O estudo de Spohn, Beichner, & Davis-Frenzel (2001) propõe-se a replicar e expandir o trabalho desenvolvido por Frohmann (1997), analisando de igual modo as justificações apresentadas pelos procuradores para a rejeição de casos.

É também sugerido pelos autores que a decisão de acusar por parte dos magistrados é orientada por um conjunto de preocupações focais, à semelhança do estabelecido por D. Steffensmeier et al. (1998) para os juízes.

Embora os dois grupos de profissionais tenham em consideração o grau de culpabilidade do ofensor, a severidade da ofensa e os danos resultantes para a vítima, as suas preocupações diferem no que toca às consequências práticas das decisões judiciais. Aos juízes importa sobretudo ponderar os custos sociais da punição, enquanto que aos magistrados o que interessa é a obtenção de um veredicto condenatório. Deste modo, há uma maior probabilidade de um procurador optar pela acusação nos casos em que o crime é grave, quando a evidência probatória existente é robusta e quando há vestígios de lesões na vítima.

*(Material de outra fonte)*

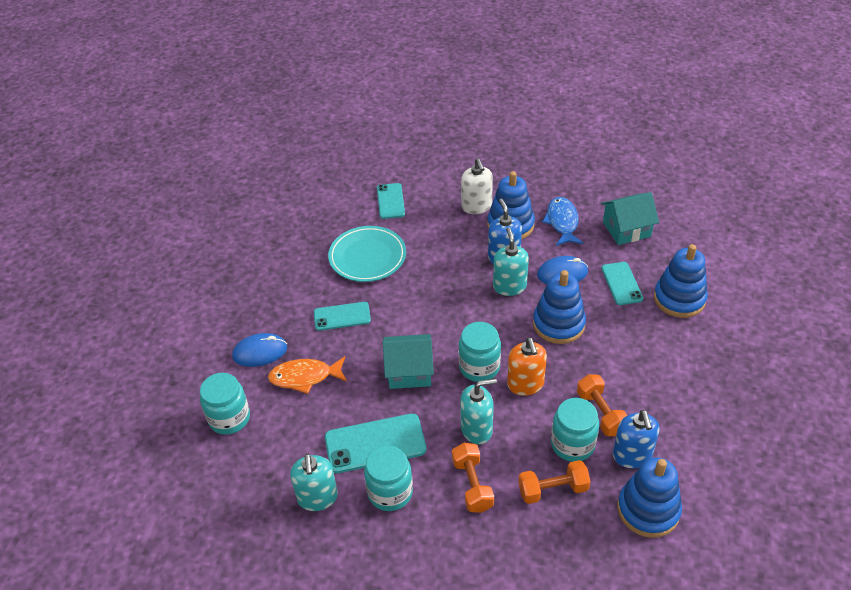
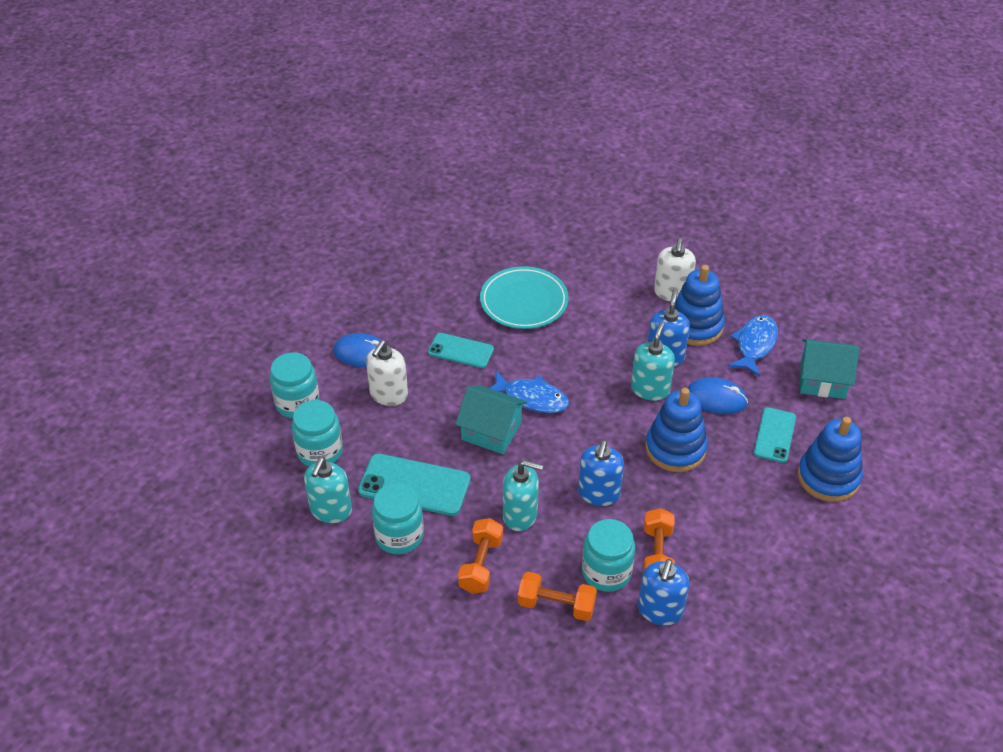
camera: 25 degrees right, 0 degrees up
(305, 377) = (388, 394): orange fish -> white soap dispenser
(390, 201) = (584, 253): turquoise phone -> none
(424, 331) = (531, 398): none -> blue fish
(479, 367) = (563, 456): turquoise jar -> turquoise jar (320, 451)
(525, 384) = (599, 493): orange soap dispenser -> blue soap dispenser
(648, 510) = (639, 669): blue stacking toy -> none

Particularmente nos processos de violação, os autores apontam a credibilidade da vítima como sendo uma das principais preocupações por parte dos magistrados. Inclusivamente, é dito por um procurador que processa casos de violação há mais de oito anos que “As long as I

have sufficient belief in the victim’s credibility, I can overcome almost everything else. The bottom line is whether the jury will believe the victim. Rape cases rarely involve witnesses

46

and don’t always involve physical evidence, so it all comes down to the victim and her credibility.” (Spohn, Beichner, & Davis-Frenzel, 2001).

Dado que a credibilidade da vítima se revela um elemento central nos crimes de violação, como mais adiante iremos ter possibilidade de comprovar, a perceptual shorthand desenvolvida pelos magistrados a fim de reduzir a incerteza e assegurar a condenação jaz essencialmente em estereótipos relativamente às vítimas de violação, à violação em si e a comportamentos relevantes nesse contexto (Spohn et al., 2001).